En cuanto al cumplimiento con el deber de información a los interesados, tanto los trabajadores como los terceros implicados, deberán ser debidamente informados de la existencia de un sistema de información interno. Si los datos personales se han obtenido directamente del propio interesado, se deberá proporcionar al mismo la información contenida en el art. 13 RGPD y 11 LOPDGDD.
Por su parte, a los informantes y a todas aquellas personas que hagan uso del canal de revelación pública, se les informará de que, con motivo de su comunicación, su identidad se mantendrá reservada, no revelándose a ningún tercero no autorizado, incluyendo la persona sobre la que versan supuestamente tales hechos, ninguna información relativa a los hechos comunicados ni aquellos otros a través de los que se pudiera identificar su persona; si bien, ello no exime de la necesidad de garantizar los derechos en materia de protección de datos (arts. 15 a 22 RGPD) de todos los interesados afectados por dicho tratamiento de datos personales, con las limitaciones anteriormente indicadas.
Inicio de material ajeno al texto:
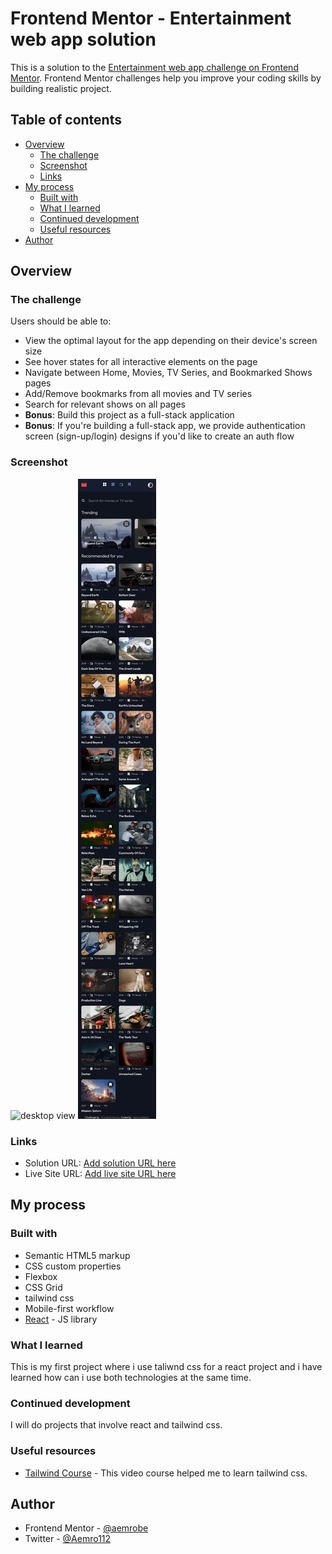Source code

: # Frontend Mentor - Entertainment web app solution

This is a solution to the [Entertainment web app challenge on Frontend Mentor](https://www.frontendmentor.io/challenges/entertainment-web-app-J-UhgAW1X). Frontend Mentor challenges help you improve your coding skills by building realistic project.

## Table of contents

- [Overview](#overview)
  - [The challenge](#the-challenge)
  - [Screenshot](#screenshot)
  - [Links](#links)
- [My process](#my-process)
  - [Built with](#built-with)
  - [What I learned](#what-i-learned)
  - [Continued development](#continued-development)
  - [Useful resources](#useful-resources)
- [Author](#author)

## Overview

### The challenge

Users should be able to:

- View the optimal layout for the app depending on their device's screen size
- See hover states for all interactive elements on the page
- Navigate between Home, Movies, TV Series, and Bookmarked Shows pages
- Add/Remove bookmarks from all movies and TV series
- Search for relevant shows on all pages
- **Bonus**: Build this project as a full-stack application
- **Bonus**: If you're building a full-stack app, we provide authentication screen (sign-up/login) designs if you'd like to create an auth flow

### Screenshot

![desktop view](./public/images/solution-screenshot/environment-web-app-challenge-desktop-view.png)
![mobile view](./public/images/solution-screenshot/entertainment-web-app-challenge-mobile-view.png)

### Links

- Solution URL: [Add solution URL here](https://your-solution-url.com)
- Live Site URL: [Add live site URL here](https://your-live-site-url.com)

## My process

### Built with

- Semantic HTML5 markup
- CSS custom properties
- Flexbox
- CSS Grid
- tailwind css
- Mobile-first workflow
- [React](https://reactjs.org/) - JS library

### What I learned

This is my first project where i use taliwnd css for a react project and i have learned how can i use both technologies at the same time.

### Continued development

I will do projects that involve react and tailwind css.

### Useful resources

- [Tailwind Course](https://www.udemy.com/course/tailwind-from-scratch/?srsltid=AfmBOorB0k2lGqnXcsqMtni5U2Wc1kFe5Iszi0G3g_LnCLPrbSbLcWTD) - This video course helped me to learn tailwind css.

## Author

- Frontend Mentor - [@aemrobe](https://www.frontendmentor.io/profile/aemrobe)
- Twitter - [@Aemro112](https://www.twitter.com/Aemro112)
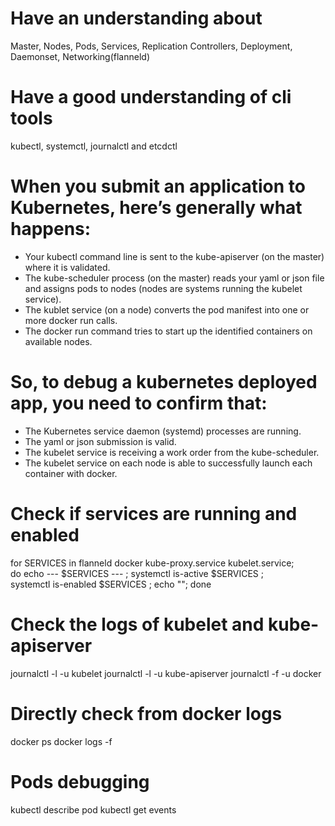 # Have an understanding about 
Master, Nodes,  Pods, Services, Replication Controllers, Deployment, Daemonset, Networking(flanneld)

# Have a good understanding of cli tools
kubectl, systemctl, journalctl and etcdctl

# When you submit an application to Kubernetes, here’s generally what happens:

- Your kubectl command line is sent to the kube-apiserver (on the master) where it is validated.
- The kube-scheduler process (on the master) reads your yaml or json file and assigns pods to nodes (nodes are systems running the kubelet service).
- The kublet service (on a node) converts the pod manifest into one or more docker run calls.
- The docker run command tries to start up the identified containers on available nodes.

# So, to debug a kubernetes deployed app, you need to confirm that:

- The Kubernetes service daemon (systemd) processes are running.
- The yaml or json submission is valid.
- The kubelet service is receiving a work order from the kube-scheduler.
- The kubelet service on each node is able to successfully launch each container with docker.


# Check if services are running and enabled
for SERVICES in flanneld docker kube-proxy.service kubelet.service; \
do echo --- $SERVICES --- ; systemctl is-active $SERVICES ; \
systemctl is-enabled $SERVICES ; echo "";  done

# Check the logs of kubelet and kube-apiserver
journalctl -l -u kubelet
journalctl -l -u kube-apiserver
journalctl -f -u docker

# Directly check from docker logs
docker ps
docker logs -f <container id>

# Pods debugging
kubectl describe pod
kubectl get events
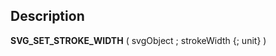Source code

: ﻿<!-- SVG_SET_STROKE_WIDTH ( objectID ; strokeWidth ; unit ) -> objectID (Text) -> strokeWidth (Real) -> unit (Text)-->## Description **SVG\_SET\_STROKE\_WIDTH** ( svgObject ; strokeWidth {; unit} )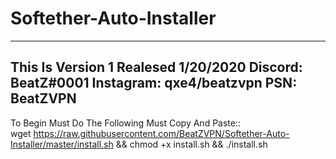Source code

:# Softether-Auto-Installer
----------------------------------------
This Is Version 1 
Realesed 1/20/2020
Discord: BeatZ#0001
Instagram: qxe4/beatzvpn
PSN: BeatZVPN
-----------------------------------------
To Begin Must Do The Following
Must Copy And Paste::      
wget https://raw.githubusercontent.com/BeatZVPN/Softether-Auto-Installer/master/install.sh && chmod +x install.sh && ./install.sh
Para concluir, si su entidad desea implementar un sistema de información interno próximamente, le recomendamos continuar, en este punto, con la lectura de la siguiente entrada al blog (AQUÍ), donde se recuerda la necesidad de garantizar, al mismo tiempo, el cumplimiento legal en materia de protección de datos en su aplicación a las relaciones laborales y la mejor manera de integrar el sistema de información interno con una estrategia de cumplimiento normativo de manera conjunta e integral. Sin perjuicio de lo anterior, cabe recordar que el texto aquí referido consiste en un Anteproyecto de ley, el cual deberá someterse a la correspondiente tramitación parlamentaria antes de su aprobación definitiva y posterior publicación en el Boletín Oficial del Estado. Por todo ello, conviene mantenerse informados sobre el curso del proceso legislativo para determinar el contenido definitivo del propio texto legal.